Password suppression
Netflix had previously predicted that it would regain momentum, but is now beginning to acknowledge that it is plunged into serious discomfort that requires action. Among other things, Netflix noted that it will likely crack down on password sharing by subscribers who have allowed multiple households to access their service from a single account.
The Los Gatos, California-based company estimates that about 100 million households worldwide are fed on the same account, including 30 million in the United States and Canada, its largest market. To stop the practice and motivate more people to pay for their own accounts, Netflix said it could extend a test introduced last month in Chile, Peru and Costa Rica that allows subscribers to add up to two people living outside their home. to their accounts for a period of time. additional fee of USD 2.99.

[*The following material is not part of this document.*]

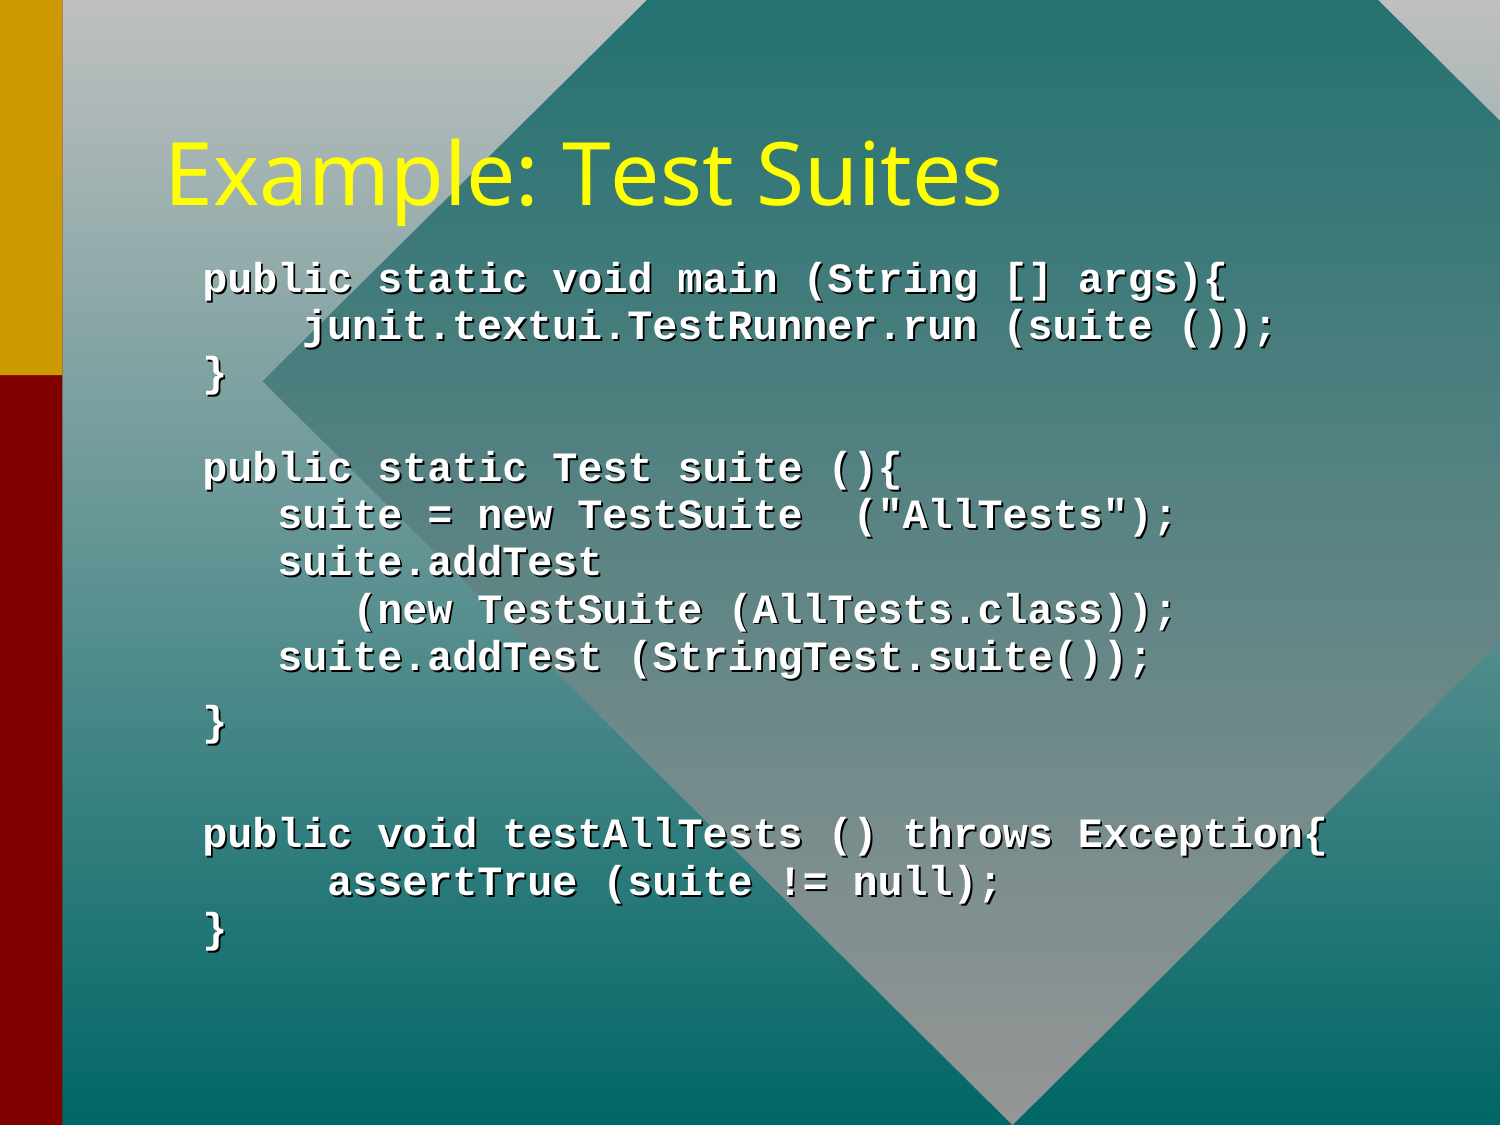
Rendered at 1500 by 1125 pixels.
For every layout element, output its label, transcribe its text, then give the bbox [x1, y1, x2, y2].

list public static void main (String [] args){ junit.textui.TestRunner.run (suite ()); } public static Test suite (){ suite = new TestSuite ("AllTests"); suite.addTest (new TestSuite (AllTests.class)); suite.addTest (StringTest.suite()); } public void testAllTests () throws Exception{ assertTrue (suite != null); } [112, 249, 1438, 1051]
title Example: Test Suites [150, 99, 1351, 249]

“Account sharing as a percentage of our paid subscription hasn’t changed much over the years, but along with the first factor, it’s more difficult to increase membership in many markets, a problem that is it was overshadowed by our growth in COVID, “Netflix said. Tuesday in a letter to its shareholders.
Netflix ended March with 221.6 million subscribers worldwide.
With the reduction of the pandemic, people have been finding other things to do and other video streaming services are working hard to attract new viewers with their own award-winning programming. Apple, for example, had the exclusive reproduction rights to “CODA,” which eclipsed Netflix’s “Power of The Dog,” among other films, to win Best Film at the Academy Awards of the Month past.
The escalation of inflation over the last year has also reduced family budgets, which has led to more consumers controlling their spending on discretionary items. Despite this pressure, Netflix recently raised its prices in the U.S., where it has its highest domestic penetration, and where it has had the most trouble finding more subscribers. In the most recent quarter, Netflix lost 640,000 subscribers in the United States and Canada, prompting management to point out that most of its future growth will be in international markets.